Giraffe conservation has taken a big step forward with the world’s tallest mammals receiving enhanced protection from unregulated trade.
The move will regulate the trade in giraffes and their body parts under the Convention on International Trade in Endangered Species (CITES).
The vote was overwhelmingly approved, although some countries opposed it.
Giraffe numbers in Africa have fallen by 40% in the past 30 years, in what is being called a “silent extinction”.
The mammals are largely targeted for bushmeat but body parts are also used to make products including jewellery, bracelets and purses, the proposal stated.
The motion came from the Central African Republic, Chad, Kenya, Mali, Niger and Senegal, where giraffe populations have been diminishing heavily.
But there was resistance from southern African countries, including South Africa, Botswana and Tanzania, where giraffes have fared better.
They argued that there was scant evidence to suggest international trade was contributing to the decline of the giraffe.
Despite the opposition, 106 parties voted in favour of the motion, 21 voted against, with seven abstentions.
Countries will now need to record the export of giraffe parts or artefacts and permits will be mandatory for their trade.
“The giraffe is, in the wild, much rarer than African elephants, much rarer,” Tom De Meulenaer, CITES’ scientific services chief, told a news briefing.
“We are talking about a few tens of thousands of giraffes, and about a few hundreds of thousands of African elephants.

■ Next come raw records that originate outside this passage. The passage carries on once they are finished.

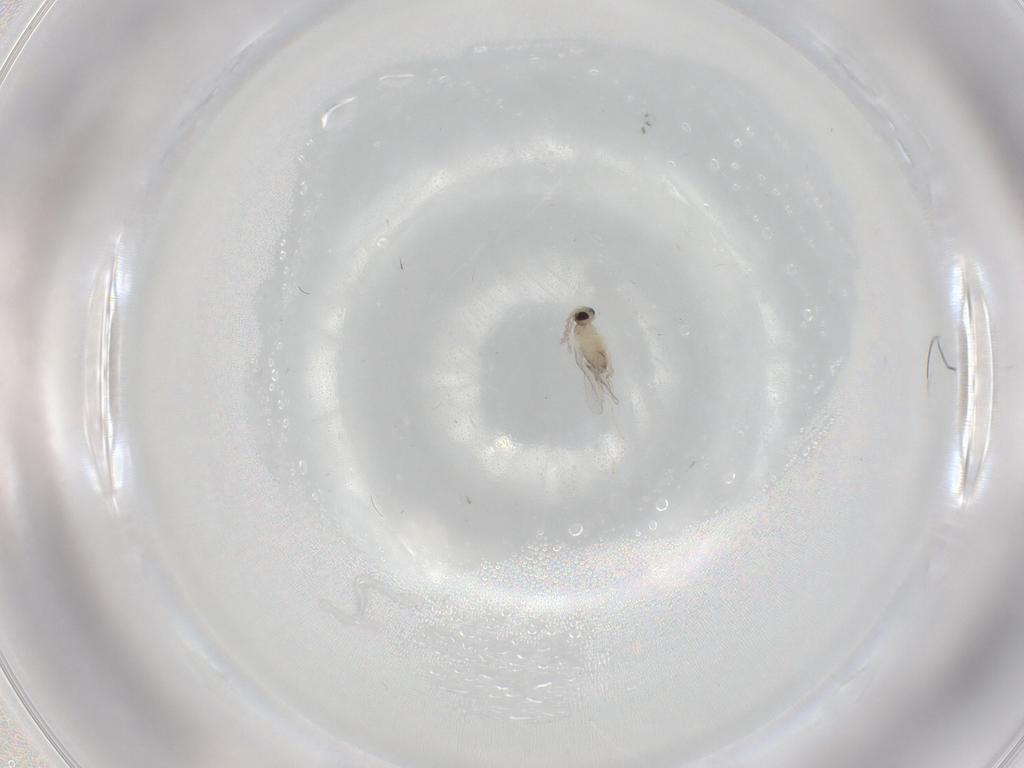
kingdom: Animalia
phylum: Arthropoda
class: Insecta
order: Diptera
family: Cecidomyiidae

So we need to be careful,” he said.
Despite seeing the move as a positive one, Julian Fennessy, co-chair of the International Union for Conservation of Nature’s Giraffe and Okapi Specialist Group, said the new listing was “not going to save giraffe in the wild”.
Increased financial and political support was needed, along with boots and resources on the ground, to stop their decline, he said, adding that bushmeat for the domestic market was “by far” the biggest reason for poaching.
“Whilst Southern and West Africa populations continue to increase, the combination of poaching, predominantly for domestic use, habitat loss, human population growth and civil unrest in East and Central Africa are resulting in some populations’ ‘silent extinction’,” Mr Fennessy said.